Aim of the exercise =>
What you write must be the listing below in full, word for word, minus its pictures.

───

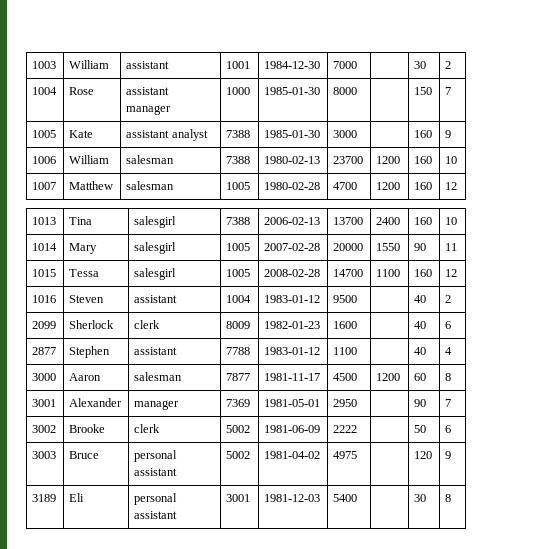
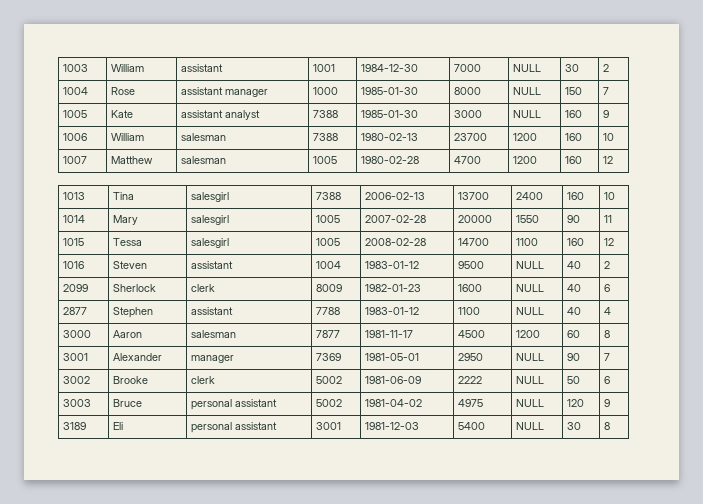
(358, 65) none -> [513,64,542,72] NULL
(358, 91) none -> [513,87,542,95] NULL
(358, 134) none -> [513,110,542,118] NULL
(358, 299) none -> [516,261,545,269] NULL
(358, 325) none -> [516,284,545,292] NULL
(358, 351) none -> [516,307,545,315] NULL
(358, 403) none -> [516,353,545,361] NULL
(358, 429) none -> [516,376,545,384] NULL
(358, 455) none -> [516,399,545,407] NULL
(358, 498) none -> [516,422,545,430] NULL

───

Task response =>
(358, 65) none -> [513,64,542,72] NULL
(358, 91) none -> [513,87,542,95] NULL
(358, 134) none -> [513,110,542,118] NULL
(358, 299) none -> [516,261,545,269] NULL
(358, 325) none -> [516,284,545,292] NULL
(358, 351) none -> [516,307,545,315] NULL
(358, 403) none -> [516,353,545,361] NULL
(358, 429) none -> [516,376,545,384] NULL
(358, 455) none -> [516,399,545,407] NULL
(358, 498) none -> [516,422,545,430] NULL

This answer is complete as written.